Children who are introduced to God, through attending church or having loved ones who speak about God, often have a lot of questions, including this ever-popular one: What is God like? The late Rachel Held Evans loved the Bible and loved showing God’s love through the words and pictures found in that ancient text. Through these pictures from the Bible, children see that God is like a shepherd, God is like a star, God is like a gardener, God is like the wind, and more. God is a comforter and support.

And whenever a child is unsure, What Is God Like? encourages young hearts to “think about what makes you feel safe, what makes you feel loved, and what makes you feel brave. That’s what God is like.”

When God Made You

By Matthew Paul Turner

YOU, you… God thinks about you.
God was thinking of you long before your debut.

From early on, children are looking to discover their place in the world and longing to understand how their personalities, traits, and talents fit in. The assurance that they are deeply loved and a unique creation in our big universe is certain to help them spread their wings and fly. 

Through playful, charming rhyme and vivid, fantastical illustrations, When God Made You inspires young readers to learn about their own special gifts and how they fit into God’s divine plan as they grow, explore, and begin to create for themselves. 

‘Cause when God made YOU, somehow God knew
That the world needed someone exactly like you!

Holy Troublemakers & Unconventional Saints

By Daneen Akers

“Holy Troublemakers & Unconventional Saints” is an illustrated children’s book about people of diverse faiths working for more love and justice in their corners of the world, even when that means rocking the religious boat. With original portraits from more than two dozen artists and engaging profiles of people from different faiths and different eras, these are stories that inspire, educate, challenge, and encourage. 

Some of the people featured in this book are well known, like the beloved St. Francis of Assisi (a favorite of Hufflepuffs everywhere for his love of animals), who gave up a wealthy inheritance to serve the poor, Rumi, the Sufi poet, and Thich Nhat Hanh the beloved teacher who developed the concept of engaged Buddhism. Some are well known, but the deep faith motivating their work is lesser known, such as Harriet Tubman, Florence Nightingale, and Mr. Rogers. Others are less known such as Bayard Rustin, an American Quaker whose role in the civil rights movement of the 1960s is often downplayed because he was a gay man; Maryam Molkara, an Iranian Muslim transgender rights advocate; and Regina Jonas, the first female rabbi to be ordained whose story was almost lost to history. 
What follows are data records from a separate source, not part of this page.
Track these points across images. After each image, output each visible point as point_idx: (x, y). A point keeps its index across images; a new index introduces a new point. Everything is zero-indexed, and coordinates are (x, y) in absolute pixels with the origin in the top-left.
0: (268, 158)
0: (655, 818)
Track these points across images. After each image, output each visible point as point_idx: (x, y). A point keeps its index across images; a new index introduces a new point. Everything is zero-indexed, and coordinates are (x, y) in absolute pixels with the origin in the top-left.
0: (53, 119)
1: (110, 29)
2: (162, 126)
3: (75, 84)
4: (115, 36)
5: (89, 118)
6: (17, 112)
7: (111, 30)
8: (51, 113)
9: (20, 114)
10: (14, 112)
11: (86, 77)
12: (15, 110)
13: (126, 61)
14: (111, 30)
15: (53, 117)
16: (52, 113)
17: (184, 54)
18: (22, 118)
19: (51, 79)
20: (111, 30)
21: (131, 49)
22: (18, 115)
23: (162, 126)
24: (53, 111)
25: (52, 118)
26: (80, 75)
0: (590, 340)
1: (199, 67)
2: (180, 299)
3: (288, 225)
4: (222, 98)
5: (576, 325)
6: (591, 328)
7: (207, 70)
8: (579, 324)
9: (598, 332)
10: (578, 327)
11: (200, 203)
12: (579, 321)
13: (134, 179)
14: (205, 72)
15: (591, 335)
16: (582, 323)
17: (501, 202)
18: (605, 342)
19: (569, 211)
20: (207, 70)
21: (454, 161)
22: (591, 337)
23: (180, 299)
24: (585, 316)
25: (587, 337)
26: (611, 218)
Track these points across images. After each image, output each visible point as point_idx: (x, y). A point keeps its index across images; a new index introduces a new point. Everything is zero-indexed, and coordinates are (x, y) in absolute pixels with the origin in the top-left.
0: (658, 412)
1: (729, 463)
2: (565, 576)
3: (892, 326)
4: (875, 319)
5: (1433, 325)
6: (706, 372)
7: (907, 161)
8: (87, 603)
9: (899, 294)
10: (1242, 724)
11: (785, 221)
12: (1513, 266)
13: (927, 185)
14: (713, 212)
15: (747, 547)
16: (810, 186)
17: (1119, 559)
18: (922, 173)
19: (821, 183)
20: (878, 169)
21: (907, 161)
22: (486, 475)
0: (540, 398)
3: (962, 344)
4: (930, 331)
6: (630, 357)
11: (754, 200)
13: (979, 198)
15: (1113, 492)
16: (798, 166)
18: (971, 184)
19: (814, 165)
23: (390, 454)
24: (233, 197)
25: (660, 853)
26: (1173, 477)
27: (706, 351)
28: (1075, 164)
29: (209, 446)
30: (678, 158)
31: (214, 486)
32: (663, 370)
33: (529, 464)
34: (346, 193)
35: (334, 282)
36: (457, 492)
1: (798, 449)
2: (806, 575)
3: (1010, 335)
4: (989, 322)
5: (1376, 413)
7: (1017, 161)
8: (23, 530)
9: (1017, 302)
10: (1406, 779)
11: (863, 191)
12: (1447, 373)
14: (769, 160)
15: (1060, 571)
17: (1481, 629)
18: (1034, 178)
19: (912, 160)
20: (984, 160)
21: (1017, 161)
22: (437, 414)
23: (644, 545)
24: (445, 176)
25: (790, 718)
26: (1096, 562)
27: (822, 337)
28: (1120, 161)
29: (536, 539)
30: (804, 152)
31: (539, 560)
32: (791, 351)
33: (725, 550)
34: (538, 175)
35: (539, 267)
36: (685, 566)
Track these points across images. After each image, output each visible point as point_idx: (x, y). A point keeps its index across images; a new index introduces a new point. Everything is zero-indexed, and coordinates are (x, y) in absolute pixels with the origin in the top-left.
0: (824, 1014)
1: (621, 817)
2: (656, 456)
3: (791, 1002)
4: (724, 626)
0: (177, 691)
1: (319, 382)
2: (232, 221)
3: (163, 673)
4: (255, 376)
In particular, “Holy Troublemakers & Unconventional Saints” emphasizes the stories of women, LGBTQ, Black, Indigenous, and other people of color who are too often written out of religious narratives. These stories move us towards more love and a faith that works for the common good of us all. 

“Holy Troublemakers & Unconventional Saints” is a middle-grade nonfiction (ages 8 and up) book.